I rule my mind, which I alone must rule.
What kind of ruler are you?
That is the question behind today’s lesson. What kind of ruler do you want to be? What kind of ruler do you need to be? The mind is a kingdom given to us to rule. How shall we govern? How shall we assert our authority?
Another way to frame the fundamental question is: what is your relationship to power?
It is not an accident that the lesson urges us to serve, rather than to rule. Or rather, that it equates true service with ruling. In A Course in Miracles, true power is found in our willingness to share freely with our brothers and sisters, without fear or condemnation. Always ask: how can I help here? How can I be of service?
In this, the course tracks a long Christian tradition of subverting the world’s ideas about power, leadership and accomplishment. When John and James seek positions of influence in Jesus’s Kingdom, and the other disciples grumble, Jesus gently admonishes all of them.
Whoever among you seeks greatness shall be the minister of all, and whoever seeks to be first shall be the servant of all, for I did not come to be ministered unto but to minister (Mark 10:35-45).
For most of us, the mind is an unruly kingdom. It is full of ideas, images, visions and stories that seem to spring up from nowhere. Some we like, others we don’t. We are often anxious or depressed on behalf of the mind’s content. We seem to be doing its bidding, rather than the other way around.
What we want or need seems beside the point. Mind asserts itself over and aginst us, like a child veering between tantrums and boundless play, with no loving parent to guide and care for it. The result is chaos and pain.
A Course in Miracles invites us to reconsider this characterization of mind, and to realize that true power lies is offering the mind – its function and the many forms (ideas, images, visions and stories) it generates to God. That is, we offer the mind to God, through the Holy Spirit, to be used only for the purpose of atonement.
When we do this, we are actually allowing the mind to do the only thing it really can do – which is to serve (W-pII.236.1:5). To become a servant of our brothers and sisters – to teach atonement and nothing else – is not our highest or best function. It is our only function.
When we learn that we can offer our mind to God on behalf of our brothers and sisters, we are effectively realizing that love, not fear, is our true motivation. Thus we are released from suffering, and given the function of salvation.
Those who are released must join in releasing their brothers, for this is the plan of the Atonement. Miracles are the way in which minds that serve the Holy Spirit unite with me for the salvation or release of all of God’s creations (T-1.III.3:3-4).
Thus, our “exercise of power” is really the open-minded and full-hearted expression of willingness to choose the Holy Spirit rather than ego.

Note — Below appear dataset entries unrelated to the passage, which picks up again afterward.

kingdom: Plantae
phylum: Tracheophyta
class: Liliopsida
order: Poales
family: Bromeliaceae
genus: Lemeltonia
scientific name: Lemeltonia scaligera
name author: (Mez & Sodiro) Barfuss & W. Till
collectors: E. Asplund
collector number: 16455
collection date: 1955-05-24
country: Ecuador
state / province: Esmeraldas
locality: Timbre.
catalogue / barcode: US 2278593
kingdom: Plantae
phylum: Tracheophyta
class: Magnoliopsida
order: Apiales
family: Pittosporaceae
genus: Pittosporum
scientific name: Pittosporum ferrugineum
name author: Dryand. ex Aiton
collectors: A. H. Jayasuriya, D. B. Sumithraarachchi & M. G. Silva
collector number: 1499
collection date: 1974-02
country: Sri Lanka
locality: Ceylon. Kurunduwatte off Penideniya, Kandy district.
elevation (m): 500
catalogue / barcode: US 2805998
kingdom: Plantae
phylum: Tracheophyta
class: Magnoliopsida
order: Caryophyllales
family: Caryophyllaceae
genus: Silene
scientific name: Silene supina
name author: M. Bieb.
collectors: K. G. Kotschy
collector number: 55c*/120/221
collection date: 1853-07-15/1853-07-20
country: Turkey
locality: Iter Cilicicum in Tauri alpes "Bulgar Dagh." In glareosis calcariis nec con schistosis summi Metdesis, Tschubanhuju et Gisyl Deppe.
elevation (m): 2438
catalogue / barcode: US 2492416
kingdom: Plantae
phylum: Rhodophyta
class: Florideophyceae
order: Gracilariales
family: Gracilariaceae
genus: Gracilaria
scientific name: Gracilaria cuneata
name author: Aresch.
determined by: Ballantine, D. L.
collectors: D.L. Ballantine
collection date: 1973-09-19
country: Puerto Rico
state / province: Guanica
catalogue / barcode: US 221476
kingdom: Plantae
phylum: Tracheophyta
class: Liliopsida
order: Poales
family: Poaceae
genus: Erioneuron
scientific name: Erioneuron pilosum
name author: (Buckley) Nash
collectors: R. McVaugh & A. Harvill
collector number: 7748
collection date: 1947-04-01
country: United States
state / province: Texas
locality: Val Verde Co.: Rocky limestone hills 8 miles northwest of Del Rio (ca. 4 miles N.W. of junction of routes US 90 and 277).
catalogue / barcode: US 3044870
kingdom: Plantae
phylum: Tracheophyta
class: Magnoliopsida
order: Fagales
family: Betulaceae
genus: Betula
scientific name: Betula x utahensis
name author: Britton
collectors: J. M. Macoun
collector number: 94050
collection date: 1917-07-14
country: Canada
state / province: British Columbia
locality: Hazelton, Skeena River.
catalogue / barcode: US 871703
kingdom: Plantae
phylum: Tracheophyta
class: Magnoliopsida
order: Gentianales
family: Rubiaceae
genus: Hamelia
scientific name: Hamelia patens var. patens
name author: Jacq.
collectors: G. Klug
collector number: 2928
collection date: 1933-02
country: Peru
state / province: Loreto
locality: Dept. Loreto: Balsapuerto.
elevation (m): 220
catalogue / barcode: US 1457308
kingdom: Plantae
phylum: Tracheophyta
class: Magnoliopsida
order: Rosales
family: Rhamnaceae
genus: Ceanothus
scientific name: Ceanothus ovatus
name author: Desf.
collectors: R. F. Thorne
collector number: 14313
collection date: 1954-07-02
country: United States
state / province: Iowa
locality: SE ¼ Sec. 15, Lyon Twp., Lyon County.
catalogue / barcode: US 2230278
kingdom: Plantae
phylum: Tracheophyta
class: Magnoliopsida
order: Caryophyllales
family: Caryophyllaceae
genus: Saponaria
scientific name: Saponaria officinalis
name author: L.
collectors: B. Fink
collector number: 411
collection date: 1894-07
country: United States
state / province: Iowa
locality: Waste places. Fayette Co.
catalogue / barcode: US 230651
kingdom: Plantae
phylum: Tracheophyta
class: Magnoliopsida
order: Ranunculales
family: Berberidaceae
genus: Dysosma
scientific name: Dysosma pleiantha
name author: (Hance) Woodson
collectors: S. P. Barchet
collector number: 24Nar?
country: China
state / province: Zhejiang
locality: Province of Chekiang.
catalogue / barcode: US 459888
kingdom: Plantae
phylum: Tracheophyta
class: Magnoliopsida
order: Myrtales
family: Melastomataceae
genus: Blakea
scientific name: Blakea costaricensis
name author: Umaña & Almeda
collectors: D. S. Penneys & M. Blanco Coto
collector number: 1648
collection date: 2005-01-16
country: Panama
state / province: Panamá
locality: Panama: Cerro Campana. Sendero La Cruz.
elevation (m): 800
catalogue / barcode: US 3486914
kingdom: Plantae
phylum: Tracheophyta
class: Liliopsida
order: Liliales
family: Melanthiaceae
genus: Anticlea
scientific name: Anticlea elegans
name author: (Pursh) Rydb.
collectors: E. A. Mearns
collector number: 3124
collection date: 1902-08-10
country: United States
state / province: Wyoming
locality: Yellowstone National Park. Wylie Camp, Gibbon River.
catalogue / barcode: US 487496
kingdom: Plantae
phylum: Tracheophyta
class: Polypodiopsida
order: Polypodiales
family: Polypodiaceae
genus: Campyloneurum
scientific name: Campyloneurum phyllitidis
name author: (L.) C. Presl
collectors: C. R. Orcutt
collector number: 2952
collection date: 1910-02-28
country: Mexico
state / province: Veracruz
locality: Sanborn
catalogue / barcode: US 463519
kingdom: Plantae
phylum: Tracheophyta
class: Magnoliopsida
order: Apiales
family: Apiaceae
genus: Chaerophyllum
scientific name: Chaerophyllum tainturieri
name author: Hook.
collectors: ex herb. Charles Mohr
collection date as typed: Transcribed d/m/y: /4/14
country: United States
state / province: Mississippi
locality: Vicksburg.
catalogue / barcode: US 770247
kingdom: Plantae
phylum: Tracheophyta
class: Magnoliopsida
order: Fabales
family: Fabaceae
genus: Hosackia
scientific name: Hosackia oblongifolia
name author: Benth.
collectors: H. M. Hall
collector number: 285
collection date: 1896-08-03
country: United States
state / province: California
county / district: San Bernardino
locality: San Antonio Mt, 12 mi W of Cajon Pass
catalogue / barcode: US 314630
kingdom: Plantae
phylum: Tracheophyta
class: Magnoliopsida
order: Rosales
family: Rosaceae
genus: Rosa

We ask that our thoughts reflect God’s Thoughts, and then actively seek those Thoughts so that we might follow them to shared happiness and peace.
Sometimes we ask, what are the Thoughts of God? The simplest answer is that they always guide us into relationship with our brothers and sisters, in ways that elevate the happiness and inner peace of all involved. Are you happy? Are you free of conflict? If the answer is yes, then you are thinking with God. If the answer is no, then you’re not.
It is not a crime to not think with God! This is not easy work we are doing, because we are undoing the habituated thinking of decades, in a world that does not support that undoing at all. We have to be patient and gentle with ourselves, as God is with us.
Somewhat cryptically, this lesson concludes by reminding us that our “gift to God” is also God’s Gift to us (W-pII.236.2:3). In a sense, the Course is suggesting that God’s “gift” is the free will which we accept by returning it to him for HIS ends, rather than ours.
This is a fair and helpful characterization! Left to our own logic and perception, we are easily sidetracked into schemes of sacrifice and bargaining, which always lead in the end to shared suffering. Cooperating with God – availing ourselves of Creation – becomes the way that we honor our will. We recognize it is not ours alone but rather is shared with God, and with all life.
To say this is to realize that peace and joy are a shared goal of all of us, and is altogether reasonable. Atonement abides no loss or other cause for grief. Our “rule” is the giving away of everything that obstructs the free flow of Love; our power is the power to serve in God’s Name. Nothing else becomes us.